But real projects are different — large data, business pressure, performance issues, and constant changes.
After working on real-world Power BI projects, here are the things I consciously stopped doing (and why). 👇
1️⃣ I Stopped Creating Too Many Calculated Columns
In the beginning, calculated columns felt easy and intuitive.
But in production models, they became a performance killer.
Why I stopped:
- They increase model size
- They slow down refresh
- They are calculated row by row
What I do instead:
- Use measures whenever possible
Example:
❌ Calculated Column
Total Sales = Sales[Quantity] * Sales[Price]✅ Measure
Total Sales = SUMX(Sales, Sales[Quantity] * Sales[Price])📌 Result: Faster reports, smaller models.
2️⃣ I Stopped Importing Unnecessary Columns
Earlier, I imported everything from SQL tables — just in case.
Reality check:
Unused columns = wasted memory.
What I stopped doing:
- Importing audit fields
- Importing technical IDs not used in visuals
What I do now:
- Select only business-required columns
Example:
- Imported before: 40 columns
- Imported now: 18 columns
🚀 Huge performance improvement.
3️⃣ I Stopped Writing Complex DAX Without Business Context
I used to write clever-looking DAX formulas that even I struggled to understand later.
Problem:
- Hard to debug
- Hard to explain to stakeholders
- Hard to maintain
What I do now:
- Keep DAX readable
- Break logic into multiple measures
Example:
❌ One giant unreadable measure
✅ Multiple small measures like:
Total Sales
Total Cost
Profit = [Total Sales] - [Total Cost]🧠 Simple always beats smart.

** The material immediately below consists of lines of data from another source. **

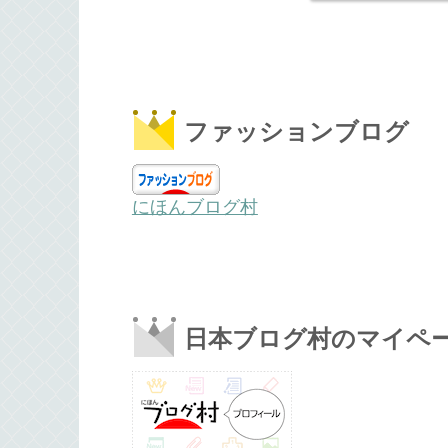
ファッションブログ
にほんブログ村
日本ブログ村のマイペ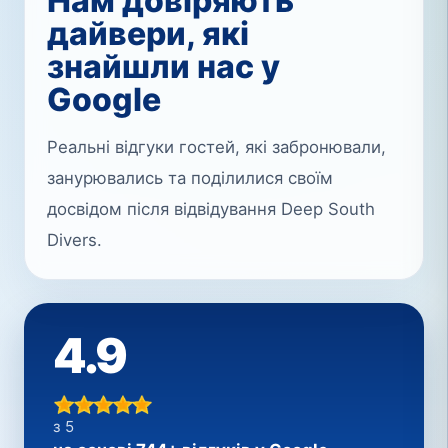
Нам довіряють
дайвери, які
знайшли нас у
Google
Реальні відгуки гостей, які забронювали,
занурювались та поділилися своїм
досвідом після відвідування Deep South
Divers.
4.9
з 5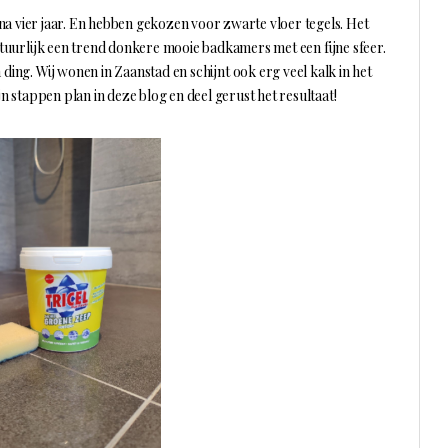
na vier jaar. En hebben gekozen voor zwarte vloer tegels. Het
 natuurlijk een trend donkere mooie badkamers met een fijne sfeer.
 ding. Wij wonen in Zaanstad en schijnt ook erg veel kalk in het
jn stappen plan in deze blog en deel gerust het resultaat!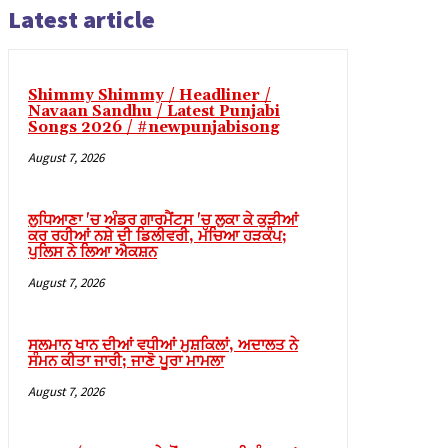
Latest article
Shimmy Shimmy / Headliner /
Navaan Sandhu / Latest Punjabi
Songs 2026 / #newpunjabisong
r Tools
August 7, 2026
ਲੁਧਿਆਣਾ 'ਚ ਅੰਡਰ ਗਾਰਮੈਂਟਸ 'ਚ ਲੁਕਾ ਕੇ ਕੁੜੀਆਂ
ਕਰ ਰਹੀਆਂ ਨਸ਼ੇ ਦੀ ਡਿਲੀਵਰੀ, ਮੱਚਿਆ ਹੜਕੰਪ;
ਪੁਲਿਸ ਨੇ ਲਿਆ ਐਕਸ਼ਨ
August 7, 2026
ਸਲਮਾਨ ਖਾਨ ਦੀਆਂ ਵਧੀਆਂ ਮੁਸ਼ਕਿਲਾਂ, ਅਦਾਲਤ ਨੇ
ਸੰਮਨ ਕੀਤਾ ਜਾਰੀ; ਜਾਣੋ ਪੂਰਾ ਮਾਮਲਾ
August 7, 2026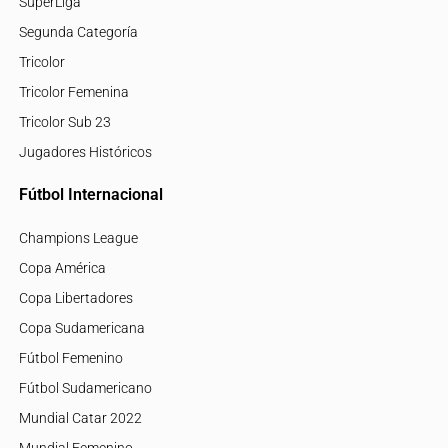
SuperLiga
Segunda Categoría
Tricolor
Tricolor Femenina
Tricolor Sub 23
Jugadores Históricos
Fútbol Internacional
Champions League
Copa América
Copa Libertadores
Copa Sudamericana
Fútbol Femenino
Fútbol Sudamericano
Mundial Catar 2022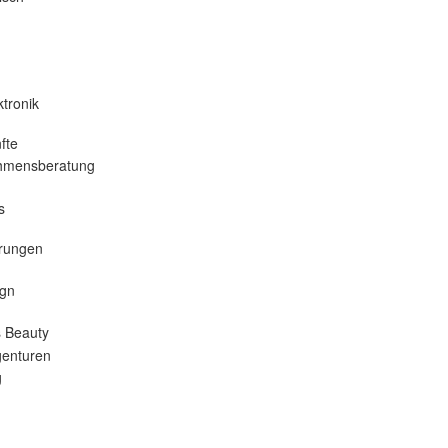
tronik
fte
hmensberatung
s
erungen
gn
 Beauty
enturen
g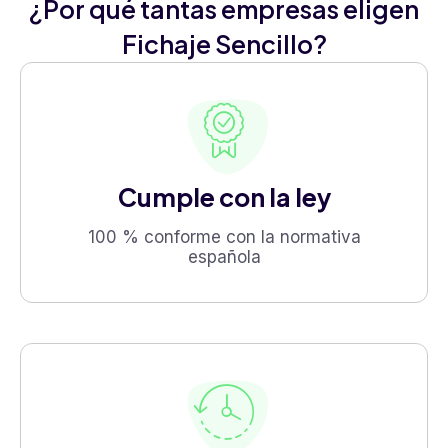
¿Por qué tantas empresas eligen
Fichaje Sencillo?
Cumple con la ley
100 % conforme con la normativa
española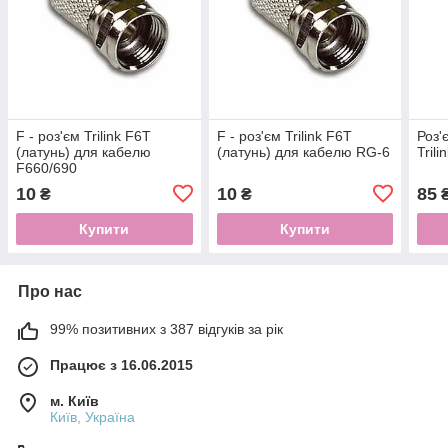
F - роз'єм Trilink F6T
F - роз'єм Trilink F6T
Роз'
(латунь) для кабелю
(латунь) для кабелю RG-6
Trili
F660/690
10
10
85
₴
₴
Купити
Купити
Про нас
99% позитивних з 387 відгуків за рік
Працює з 16.06.2015
м. Київ
Київ, Україна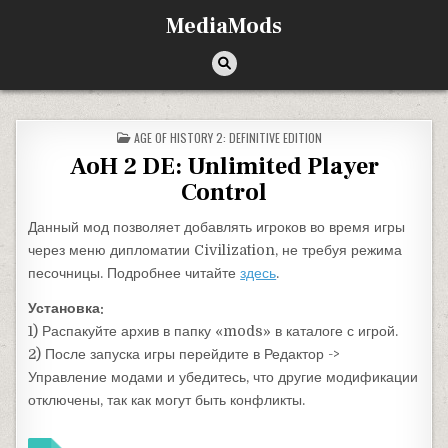
Перейти к содержимому
MediaMods
ОПУБЛИКОВАНО В
AGE OF HISTORY 2: DEFINITIVE EDITION
AoH 2 DE: Unlimited Player
Control
Данный мод позволяет добавлять игроков во время игры
через меню дипломатии Civilization, не требуя режима
песочницы. Подробнее читайте
здесь
.
Установка:
1) Распакуйте архив в папку «mods» в каталоге с игрой.
2) После запуска игры перейдите в Редактор ->
Управление модами и убедитесь, что другие модификации
отключены, так как могут быть конфликты.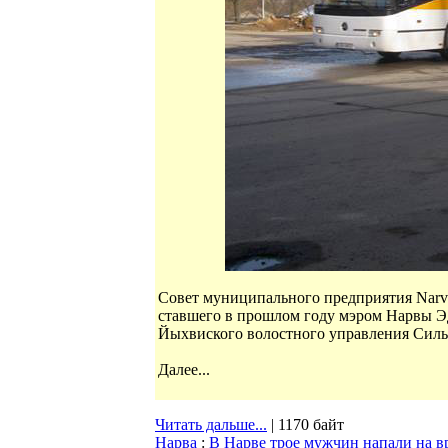
Совет муниципального предприятия Narva
ставшего в прошлом году мэром Нарвы Э
Йыхвиского волостного управления Силь
Далее...
Читать дальше...
| 1170 байт
Нарва
:
В Нарве трое мужчин напали на в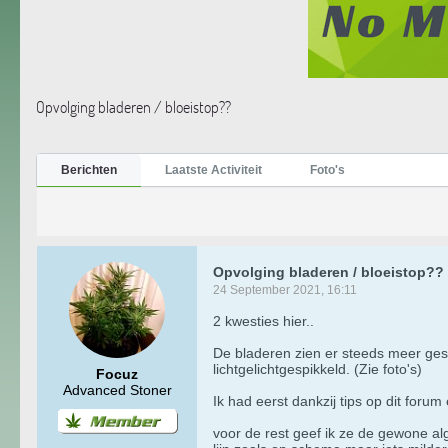
Opvolging bladeren / bloeistop??
Berichten
Laatste Activiteit
Foto's
Opvolging bladeren / bloeistop??
24 September 2021, 16:11
2 kwesties hier..
De bladeren zien er steeds meer ges
lichtgelichtgespikkeld. (Zie foto's)
Focuz
Advanced Stoner
Ik had eerst dankzij tips op dit foru
voor de rest geef ik ze de gewone alg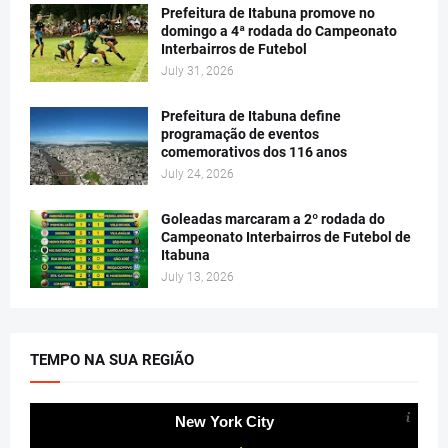
Prefeitura de Itabuna promove no
domingo a 4ª rodada do Campeonato
Interbairros de Futebol
July 31, 2026
Prefeitura de Itabuna define
programação de eventos
comemorativos dos 116 anos
July 24, 2026
Goleadas marcaram a 2º rodada do
Campeonato Interbairros de Futebol de
Itabuna
July 13, 2026
TEMPO NA SUA REGIÃO
New York City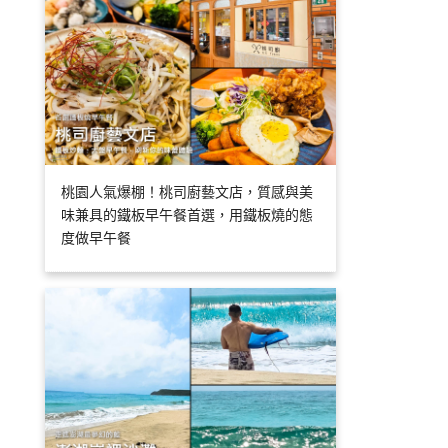
桃園人氣爆棚！桃司廚藝文店，質感與美
味兼具的鐵板早午餐首選，用鐵板燒的態
度做早午餐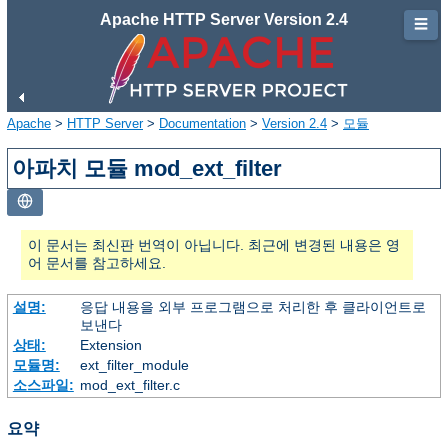
Apache HTTP Server Version 2.4
☰
Apache
>
HTTP Server
>
Documentation
>
Version 2.4
>
모듈
아파치 모듈 mod_ext_filter
이 문서는 최신판 번역이 아닙니다. 최근에 변경된 내용은 영
어 문서를 참고하세요.
설명:
응답 내용을 외부 프로그램으로 처리한 후 클라이언트로
보낸다
상태:
Extension
모듈명:
ext_filter_module
소스파일:
mod_ext_filter.c
요약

4️⃣ I Stopped Ignoring Data Model Design
Earlier mindset:
“Relationships? Power BI will manage.”
That’s a mistake.
What I stopped doing:
- Snowflake models without reason
- Many-to-many relationships casually
What I do now:
- Prefer Star Schema
- Clean fact and dimension tables
Example:
- One Fact table (Sales)
- Multiple Dimensions (Date, Product, Customer)
📊 Better performance + easier DAX.
5️⃣ I Stopped Using Default Visual Interactions Blindly
Default interactions sometimes confuse users more than they help.
What I stopped doing:
- Letting every visual filter every other visual
What I do now:
- Control interactions intentionally
Example:
- KPI cards should not change on slicer click
- Trend charts should respond, summaries shouldn’t
🎯 Better storytelling.
6️⃣ I Stopped Publishing Without Testing Performance
Earlier:
“It works on my machine, publish it.”
Real users changed that belief.
What I do now:
- Use Performance Analyzer
- Test with large filters
- Test with worst-case scenarios
Example:
- A report loading in 12 seconds → optimized to 3 seconds
⏱️ Users notice performance instantly.
7️⃣ I Stopped Treating Power BI as Just a Visualization Tool
Power BI is not just charts.
What changed:
- More focus on data modeling
- More focus on DAX logic
- More focus on business questions
Example mindset shift:
- ❌ “Which visual looks good?”
- ✅ “What decision should this report support?”
Power BI mastery is not about doing more.
It’s about stopping the wrong things.
If you’re still early in your journey, these mistakes are normal.
If you’re working on real projects — unlearning matters more than learning.